Yamazaki Motomi, Yajima Tomoharu, Tanabe Masanobu, Fukui Kazuto, Okada Eriko, Okamoto Ryuichi, Oshima Shigeru, Nakamura Tetsuya, Kanai Takanori, Uehira Masahiro, Takeuchi Tsutomu, Ishikawa Hiromichi, Hibi Toshifumi, Watanabe Mamoru
Department of Gastroenterology and Hepatology, Graduate School, Tokyo Medical and Dental University, Tokyo, Japan.

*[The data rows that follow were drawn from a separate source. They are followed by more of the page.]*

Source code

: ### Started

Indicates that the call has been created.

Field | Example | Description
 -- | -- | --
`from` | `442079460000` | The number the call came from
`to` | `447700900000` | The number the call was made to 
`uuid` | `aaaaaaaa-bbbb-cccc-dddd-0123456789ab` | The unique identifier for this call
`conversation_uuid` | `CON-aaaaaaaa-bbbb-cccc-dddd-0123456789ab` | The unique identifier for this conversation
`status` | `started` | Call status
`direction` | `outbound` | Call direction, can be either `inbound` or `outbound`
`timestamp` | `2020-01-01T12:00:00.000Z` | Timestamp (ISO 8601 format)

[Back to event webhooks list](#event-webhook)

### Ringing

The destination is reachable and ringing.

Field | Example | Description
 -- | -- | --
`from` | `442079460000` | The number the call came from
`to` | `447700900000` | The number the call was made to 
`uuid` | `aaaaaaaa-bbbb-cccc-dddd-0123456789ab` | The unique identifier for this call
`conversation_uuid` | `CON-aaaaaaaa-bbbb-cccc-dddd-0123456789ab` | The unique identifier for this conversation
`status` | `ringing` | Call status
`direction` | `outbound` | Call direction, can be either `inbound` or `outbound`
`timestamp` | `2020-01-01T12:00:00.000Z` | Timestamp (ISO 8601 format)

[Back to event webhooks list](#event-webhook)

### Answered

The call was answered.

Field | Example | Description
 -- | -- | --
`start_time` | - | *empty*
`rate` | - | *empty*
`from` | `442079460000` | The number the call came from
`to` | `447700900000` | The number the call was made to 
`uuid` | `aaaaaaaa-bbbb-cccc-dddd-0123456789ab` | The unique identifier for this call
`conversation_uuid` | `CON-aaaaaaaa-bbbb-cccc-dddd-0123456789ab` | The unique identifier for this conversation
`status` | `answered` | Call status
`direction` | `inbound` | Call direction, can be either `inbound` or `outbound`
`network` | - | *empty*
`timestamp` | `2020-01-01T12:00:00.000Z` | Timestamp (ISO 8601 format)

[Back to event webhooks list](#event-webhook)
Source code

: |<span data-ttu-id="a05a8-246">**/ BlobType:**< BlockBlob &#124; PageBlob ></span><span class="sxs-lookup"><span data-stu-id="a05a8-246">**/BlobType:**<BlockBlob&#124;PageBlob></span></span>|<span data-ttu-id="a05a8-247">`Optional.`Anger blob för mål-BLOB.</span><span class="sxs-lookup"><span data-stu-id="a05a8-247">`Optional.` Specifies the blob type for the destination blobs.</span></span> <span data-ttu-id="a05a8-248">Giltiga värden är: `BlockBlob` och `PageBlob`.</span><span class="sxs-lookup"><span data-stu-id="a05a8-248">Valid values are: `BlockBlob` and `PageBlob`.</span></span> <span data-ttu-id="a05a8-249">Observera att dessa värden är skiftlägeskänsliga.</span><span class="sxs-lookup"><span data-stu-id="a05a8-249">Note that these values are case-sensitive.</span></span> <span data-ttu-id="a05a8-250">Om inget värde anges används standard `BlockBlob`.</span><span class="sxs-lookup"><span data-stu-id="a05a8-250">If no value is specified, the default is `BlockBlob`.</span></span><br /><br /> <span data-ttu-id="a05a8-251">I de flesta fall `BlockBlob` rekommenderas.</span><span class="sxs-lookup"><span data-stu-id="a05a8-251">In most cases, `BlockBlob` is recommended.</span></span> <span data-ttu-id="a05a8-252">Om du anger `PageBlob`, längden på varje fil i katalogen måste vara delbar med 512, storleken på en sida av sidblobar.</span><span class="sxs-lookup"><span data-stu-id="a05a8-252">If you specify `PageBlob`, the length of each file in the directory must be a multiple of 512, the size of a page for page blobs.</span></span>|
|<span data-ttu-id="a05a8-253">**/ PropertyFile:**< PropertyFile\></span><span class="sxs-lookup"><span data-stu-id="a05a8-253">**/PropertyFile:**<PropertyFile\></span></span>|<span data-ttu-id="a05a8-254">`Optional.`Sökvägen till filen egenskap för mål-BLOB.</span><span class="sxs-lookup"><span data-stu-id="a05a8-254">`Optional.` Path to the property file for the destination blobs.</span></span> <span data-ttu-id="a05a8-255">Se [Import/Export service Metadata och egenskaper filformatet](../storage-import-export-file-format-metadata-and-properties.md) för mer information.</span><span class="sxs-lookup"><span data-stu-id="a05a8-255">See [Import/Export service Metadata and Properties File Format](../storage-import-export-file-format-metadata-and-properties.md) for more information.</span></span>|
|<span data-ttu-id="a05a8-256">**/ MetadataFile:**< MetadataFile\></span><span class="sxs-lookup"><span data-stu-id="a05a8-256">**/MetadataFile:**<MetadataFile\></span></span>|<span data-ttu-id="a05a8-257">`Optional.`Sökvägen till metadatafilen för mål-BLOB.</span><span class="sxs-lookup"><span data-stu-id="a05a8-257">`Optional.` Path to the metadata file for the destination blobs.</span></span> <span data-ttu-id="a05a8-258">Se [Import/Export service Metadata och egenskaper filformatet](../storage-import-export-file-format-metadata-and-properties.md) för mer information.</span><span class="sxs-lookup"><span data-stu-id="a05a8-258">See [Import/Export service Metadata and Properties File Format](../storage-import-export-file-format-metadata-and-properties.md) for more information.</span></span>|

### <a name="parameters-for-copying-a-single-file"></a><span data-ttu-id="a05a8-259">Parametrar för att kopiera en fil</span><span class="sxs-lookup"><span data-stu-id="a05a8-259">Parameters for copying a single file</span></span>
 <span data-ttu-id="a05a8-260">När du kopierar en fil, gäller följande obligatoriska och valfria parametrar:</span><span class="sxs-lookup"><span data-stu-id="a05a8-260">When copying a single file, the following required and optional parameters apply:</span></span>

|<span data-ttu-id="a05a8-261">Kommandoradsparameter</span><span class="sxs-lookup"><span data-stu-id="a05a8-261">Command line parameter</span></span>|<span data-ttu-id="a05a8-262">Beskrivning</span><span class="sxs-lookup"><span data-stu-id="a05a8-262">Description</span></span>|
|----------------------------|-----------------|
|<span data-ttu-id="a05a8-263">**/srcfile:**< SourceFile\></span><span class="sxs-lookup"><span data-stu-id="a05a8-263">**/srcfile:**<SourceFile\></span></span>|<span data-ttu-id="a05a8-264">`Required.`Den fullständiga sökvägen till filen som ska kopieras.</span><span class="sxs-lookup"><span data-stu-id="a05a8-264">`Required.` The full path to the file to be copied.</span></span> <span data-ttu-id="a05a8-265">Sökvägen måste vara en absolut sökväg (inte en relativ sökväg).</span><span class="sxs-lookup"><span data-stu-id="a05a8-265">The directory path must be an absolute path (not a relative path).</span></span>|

J Immunol. 2003 Aug 1;171(3):1556-63. doi: 10.4049/jimmunol.171.3.1556.
The IL-7/IL-7R-dependent signaling pathway plays a crucial role in regulating the immune response in intestinal mucosa. Here we demonstrate the pivotal role of this pathway in the development and treatment of chronic colitis. T cells expressing high levels of IL-7R were substantially infiltrated in the chronic inflamed mucosa of TCR alpha-chain knockout mice and IL-7 transgenic mice. Transfer of mucosal T cells expressing high levels of IL-7R, but not T cells expressing low levels of IL-7R, from these mice into recombinase-activating gene-2(-/-) mice induced chronic colitis. Selective elimination of T cells expressing high levels of IL-7R by administrating small amounts of toxin-conjugated anti-IL-7R Ab completely ameliorated established, ongoing colitis. These findings provide evidence that therapeutic approaches targeting mucosal T cells expressing high levels of IL-7R are effective in the treatment of chronic intestinal inflammation and may be feasible for use in the therapy of human inflammatory bowel disease.
白细胞介素-7/白细胞介素-7受体依赖性信号通路在调节肠道黏膜免疫反应中起关键作用。在此,我们证明了该通路在慢性结肠炎的发生发展及治疗中的关键作用。在TCRα链敲除小鼠和白细胞介素-7转基因小鼠的慢性炎症黏膜中,大量浸润了高表达白细胞介素-7受体的T细胞。将这些小鼠中高表达白细胞介素-7受体的黏膜T细胞而非低表达白细胞介素-7受体的T细胞转移至重组激活基因-2(-/-)小鼠中,可诱发慢性结肠炎。通过给予少量毒素偶联的抗白细胞介素-7受体抗体选择性清除高表达白细胞介素-7受体的T细胞,可完全改善已形成的、正在进行的结肠炎。这些发现提供了证据,表明针对高表达白细胞介素-7受体的黏膜T细胞的治疗方法在治疗慢性肠道炎症方面是有效的,并且可能适用于人类炎症性肠病的治疗。